おまえらのかーちゃんがお腹を痛めて産んで育てたおまえらを、おまえらのかーちゃんは誰よりも大切にしてきたはずだ。
俺はオタクだがBL趣味はわからないし、理系だからおまえらがハマってるような小説は読まないし、真面目系長身メガネだが、時々pixivとかに流れてくる「理想の彼氏」みたいなイケてる外見じゃないから、おまえらの萌えの対象には入らないだろうけどさ。
俺にもかーちゃんがいる。おまえらと同じように。
おまえらのかーちゃんと同じように、俺のかーちゃんも毎日弁当を作ってくれた。
俺が塾に通えるように、每日パートを頑張って、お金を稼いでくれた。
俺が志望の大学に落ちた時には、「あんたは勉強をする楽しみがわかったんでしょう。ならそれでいいんだよ」と言ってくれた。

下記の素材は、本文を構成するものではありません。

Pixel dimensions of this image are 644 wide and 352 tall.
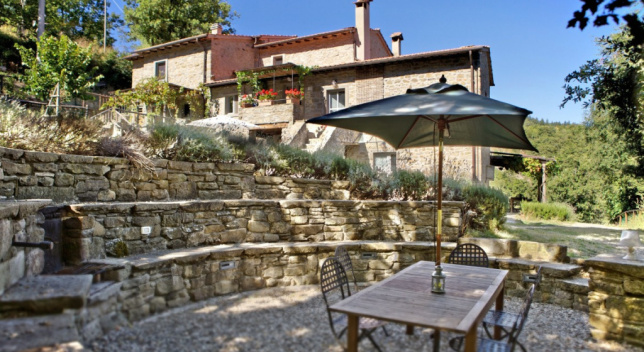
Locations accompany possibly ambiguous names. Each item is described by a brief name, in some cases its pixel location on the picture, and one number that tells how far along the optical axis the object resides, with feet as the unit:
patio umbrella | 10.12
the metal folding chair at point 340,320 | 10.15
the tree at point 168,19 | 78.02
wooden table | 8.21
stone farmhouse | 43.16
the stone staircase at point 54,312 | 8.07
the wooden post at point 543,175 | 52.63
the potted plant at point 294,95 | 51.40
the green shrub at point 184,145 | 20.84
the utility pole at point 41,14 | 52.95
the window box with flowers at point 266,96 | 52.85
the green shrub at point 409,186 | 24.66
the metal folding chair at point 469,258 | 14.87
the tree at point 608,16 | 7.92
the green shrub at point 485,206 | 25.08
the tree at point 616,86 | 28.55
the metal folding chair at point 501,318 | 9.87
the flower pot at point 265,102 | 53.57
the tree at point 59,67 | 36.40
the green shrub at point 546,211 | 43.45
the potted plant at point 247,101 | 54.35
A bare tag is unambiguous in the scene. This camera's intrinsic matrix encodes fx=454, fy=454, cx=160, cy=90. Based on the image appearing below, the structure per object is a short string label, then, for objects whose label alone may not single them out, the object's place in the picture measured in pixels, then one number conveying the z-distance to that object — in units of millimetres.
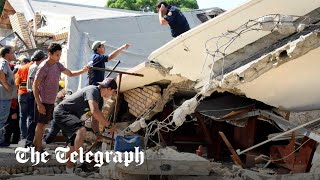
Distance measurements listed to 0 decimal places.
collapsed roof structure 4859
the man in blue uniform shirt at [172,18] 7482
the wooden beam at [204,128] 7594
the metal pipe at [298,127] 5480
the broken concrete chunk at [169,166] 5375
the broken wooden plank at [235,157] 6554
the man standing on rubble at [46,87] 5918
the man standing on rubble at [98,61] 7055
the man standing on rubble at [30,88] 6344
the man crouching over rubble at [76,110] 5570
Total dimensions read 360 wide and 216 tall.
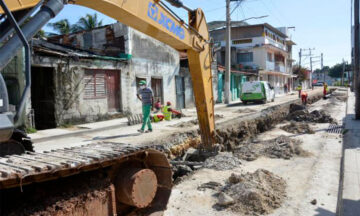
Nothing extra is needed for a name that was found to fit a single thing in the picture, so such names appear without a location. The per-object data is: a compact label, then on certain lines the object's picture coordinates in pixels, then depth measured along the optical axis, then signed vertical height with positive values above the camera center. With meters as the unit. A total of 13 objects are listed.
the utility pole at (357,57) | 12.69 +1.08
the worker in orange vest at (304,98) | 22.02 -1.07
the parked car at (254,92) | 24.23 -0.57
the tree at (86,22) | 34.28 +7.57
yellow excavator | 2.49 -0.79
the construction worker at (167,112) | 14.53 -1.17
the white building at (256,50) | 40.75 +4.74
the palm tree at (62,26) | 32.88 +7.01
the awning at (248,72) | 26.81 +1.39
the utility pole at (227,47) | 23.61 +2.91
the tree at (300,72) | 64.12 +2.37
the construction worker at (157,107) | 16.33 -1.02
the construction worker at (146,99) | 10.27 -0.37
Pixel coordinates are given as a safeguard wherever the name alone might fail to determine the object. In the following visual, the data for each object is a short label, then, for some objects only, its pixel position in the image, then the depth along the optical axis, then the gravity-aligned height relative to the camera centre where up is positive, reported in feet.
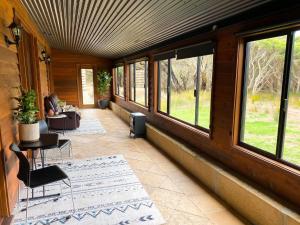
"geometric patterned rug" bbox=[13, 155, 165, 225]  7.62 -4.70
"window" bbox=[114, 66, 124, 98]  29.46 -0.12
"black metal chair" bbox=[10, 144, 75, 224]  7.17 -3.36
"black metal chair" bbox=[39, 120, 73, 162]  11.66 -2.66
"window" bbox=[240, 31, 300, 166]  7.00 -0.60
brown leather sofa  18.49 -3.37
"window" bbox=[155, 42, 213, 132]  11.65 -0.29
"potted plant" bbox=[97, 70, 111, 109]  32.48 -0.64
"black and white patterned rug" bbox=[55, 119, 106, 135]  19.40 -4.48
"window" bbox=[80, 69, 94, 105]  32.68 -0.95
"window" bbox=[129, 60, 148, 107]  20.93 -0.25
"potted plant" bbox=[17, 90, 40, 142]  8.67 -1.50
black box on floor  17.75 -3.56
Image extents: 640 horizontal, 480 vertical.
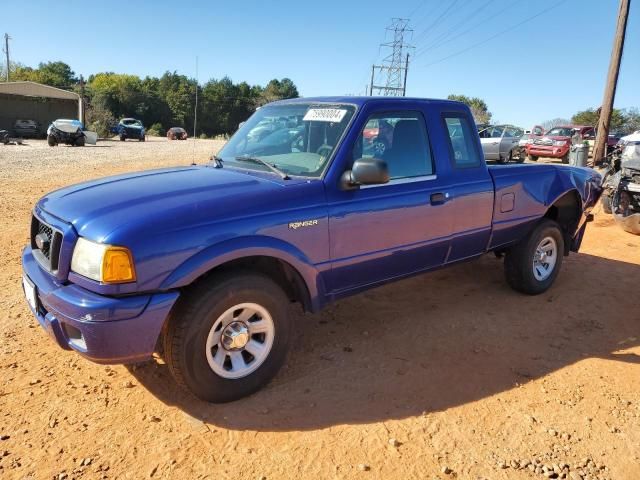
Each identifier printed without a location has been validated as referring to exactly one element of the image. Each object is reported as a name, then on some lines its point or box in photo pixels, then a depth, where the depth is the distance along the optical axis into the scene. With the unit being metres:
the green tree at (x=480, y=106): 57.14
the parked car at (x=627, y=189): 8.52
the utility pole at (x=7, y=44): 65.38
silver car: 18.06
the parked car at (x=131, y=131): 38.12
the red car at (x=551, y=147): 20.26
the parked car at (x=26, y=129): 34.19
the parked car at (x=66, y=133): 27.06
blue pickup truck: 2.71
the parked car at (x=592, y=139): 22.38
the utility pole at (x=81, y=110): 40.50
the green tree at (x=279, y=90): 87.75
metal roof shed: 37.46
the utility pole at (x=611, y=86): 14.16
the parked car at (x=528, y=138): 19.61
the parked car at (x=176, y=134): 45.12
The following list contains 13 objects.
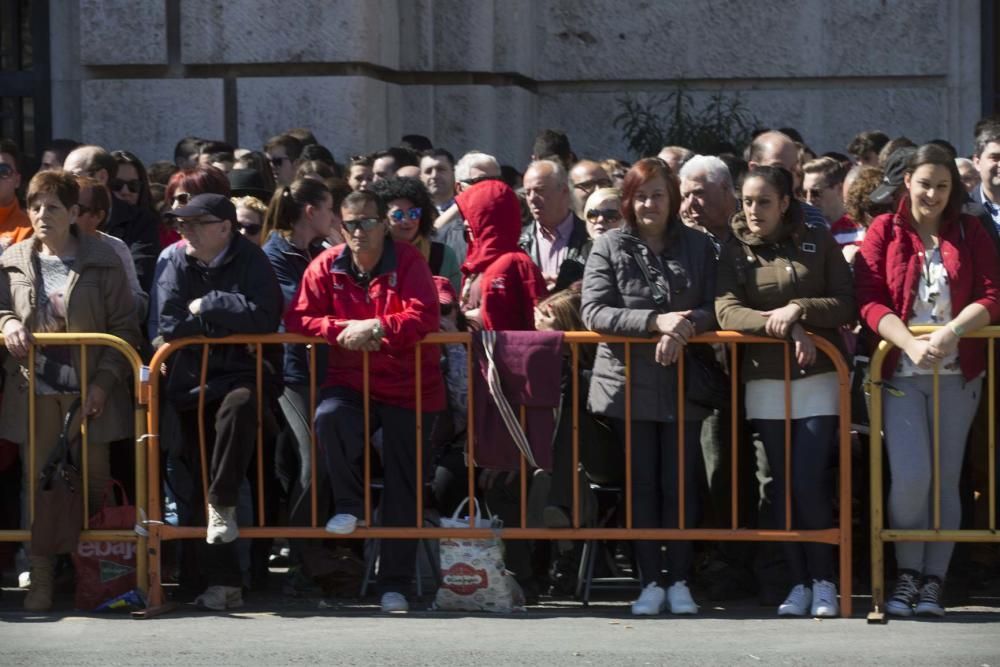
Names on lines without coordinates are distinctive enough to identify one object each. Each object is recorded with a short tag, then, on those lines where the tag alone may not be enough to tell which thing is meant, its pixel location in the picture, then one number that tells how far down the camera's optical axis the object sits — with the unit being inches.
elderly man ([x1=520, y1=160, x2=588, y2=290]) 751.1
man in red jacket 646.5
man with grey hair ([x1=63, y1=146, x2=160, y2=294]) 728.3
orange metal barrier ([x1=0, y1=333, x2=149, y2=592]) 643.5
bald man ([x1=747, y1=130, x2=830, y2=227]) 837.8
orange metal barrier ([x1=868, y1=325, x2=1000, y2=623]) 632.4
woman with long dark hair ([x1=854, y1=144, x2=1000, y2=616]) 635.5
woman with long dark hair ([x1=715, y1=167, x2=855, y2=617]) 634.2
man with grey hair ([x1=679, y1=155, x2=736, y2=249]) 703.1
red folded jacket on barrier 643.5
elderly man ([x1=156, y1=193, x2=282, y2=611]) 642.8
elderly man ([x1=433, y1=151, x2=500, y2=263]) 813.2
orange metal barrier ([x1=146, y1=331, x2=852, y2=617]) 634.8
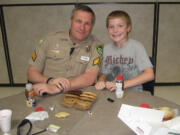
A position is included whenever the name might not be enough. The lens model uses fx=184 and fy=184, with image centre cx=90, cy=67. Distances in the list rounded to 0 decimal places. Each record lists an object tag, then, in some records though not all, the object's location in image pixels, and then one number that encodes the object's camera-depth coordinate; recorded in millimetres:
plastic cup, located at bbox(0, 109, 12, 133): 931
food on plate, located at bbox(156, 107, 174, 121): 987
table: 947
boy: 1704
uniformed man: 1794
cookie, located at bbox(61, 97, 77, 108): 1167
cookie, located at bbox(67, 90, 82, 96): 1259
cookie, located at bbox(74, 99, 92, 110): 1134
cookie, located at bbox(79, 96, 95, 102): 1198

俺が滑り止めの大学で、落ちぶれて每日麻雀やってて留年した時には、「何よりまず、楽しむことが重要だよ」と言って許してくれた。
俺が彼女をはらませて、必死で中絶させるための金を稼いで、その後彼女と喧嘩別れして、泣いて実家に帰った時には、何も言わずに温かい味噌汁とハンバーグを作ってくれた。
だけどある日、俺が「俺なんて生まれて来なければよかった」
って言った時には、すげえ張り手をくれた。
ビリビリ痛くて、ほおの赤い跡が次の日まで残っていた。
かーちゃんは張り手かました後、いじけて朝まで泣いていた。
泣き声が二階まで聞こえてきた。
俺は部屋に引きこもって、しばらく口を利かなかった。
それからまもなく、かーちゃんは死んだ。
ずっと病気だったらしい。俺は気が付かなかった。
「あんたには、あんたのことを誇りに思って欲しいんだよ」
病床でかーちゃんはそう言っていた。
俺は照れくさくて、「そんなこと言ってないで、早く元気になってくれよ。いくらでも親孝行するからさw」
なんて言ってた。
でも呆気無く、かーちゃんは死んだ。
かーちゃんがいなくなった後、俺は、人の親になった。
少しだけど気分が晴れて、ささやかだけれど家族と、幸せな每日を過ごしている。
俺はかーちゃんの気持ちが、なんとなく分かるようになった。
かーちゃんに言うべきだったことがある。でももう言えない。決して言えない。